In order to reach out to a wider and younger audience, web-based platforms and databases have recently been created by MIUR, MLPS, Regional Authorities and Autonomous Provinces, universities (i.e. AlmaLaurea InterUniversity Consortium), associations of enterprises, bilateral agencies and chambers of commerce. Some platforms provide students with information necessary to make sound educational and training decisions, while others are specifically designed to support labour demand/ supply matching.


In Italy there are no formal requirements to become a guidance practitioner, who is usually selected on the basis of a professional background which should prove medium/high educational level (diploma or university degree) and completion of training including sociological, psychological, economical and psycho-pedagogical studies (graduate and post-graduate courses in Economics, Law, Psychology, Political Sciences, Science of Education) and a field experience. In addition, it is quite common to have completed further training focused on guidance, usually promoted by the Ministry of Education, schools, vocational training agencies and PES. Some regions also organize long-term further education programmes for employees working in the guidance sector. Finally, guidance training courses addressed to practitioners of vocational training agencies and other associations have been organized.


At national level there is no specific institution dedicated to conducting studies and research on lifelong guidance issues. MIUR promotes research on related themes in cooperation with national research institutes and academic centres. In addition, single universities, associations of enterprises and private organisations carry out research activities in the context of projects receiving financial support from national resources and more often EU funds.

The Guidance Report: challenges and goals for a new labour market published in 2011 by the Institute for development of workers’ vocational training (former ISFOL, text in italian) with MLPS represents the first survey carried out at national level on the Italian guidance system.
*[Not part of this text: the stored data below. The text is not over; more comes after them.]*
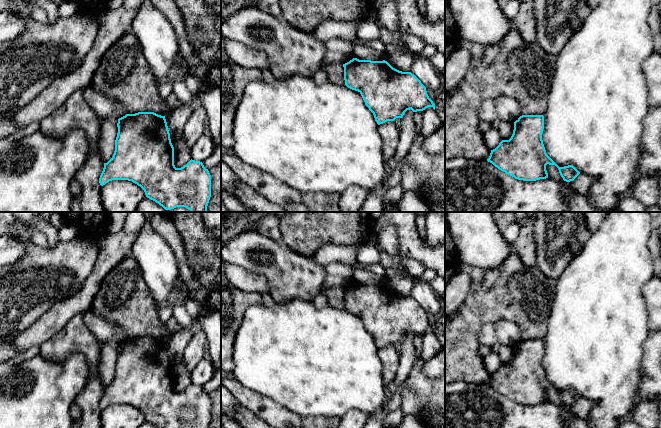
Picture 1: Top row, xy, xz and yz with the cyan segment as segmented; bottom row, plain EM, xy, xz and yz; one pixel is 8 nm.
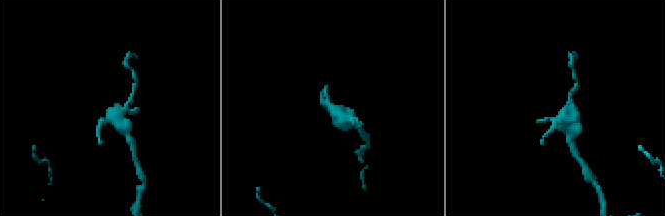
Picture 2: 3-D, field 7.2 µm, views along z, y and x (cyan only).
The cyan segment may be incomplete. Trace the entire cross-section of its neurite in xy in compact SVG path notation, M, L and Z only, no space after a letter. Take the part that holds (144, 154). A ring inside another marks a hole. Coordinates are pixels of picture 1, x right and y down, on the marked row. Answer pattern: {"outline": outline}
{"outline": "M154 112L126 114L118 119L117 127L115 151L113 157L104 163L99 178L101 186L112 180L128 180L140 186L147 198L165 210L185 207L191 212L207 212L211 175L202 162L192 159L181 168L175 167L174 147L165 116Z"}

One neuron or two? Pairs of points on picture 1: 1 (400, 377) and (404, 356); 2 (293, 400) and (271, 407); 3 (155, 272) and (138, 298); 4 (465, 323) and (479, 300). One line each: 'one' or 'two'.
1: one
2: two
3: two
4: one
The survey gives a picture of the demand and provision of guidance services, as well as describes the main features of the organizations involved.


In Italy there is no specific ethical code for guidance counsellors, as a result of the fact that their professional profile is not formally recognized. Their conduct is defined by standards provided in professional ethical codes of each employment field. In addition, in some cases guidance practitioners are members of counsellors associations which require respect of  specific deontological principles.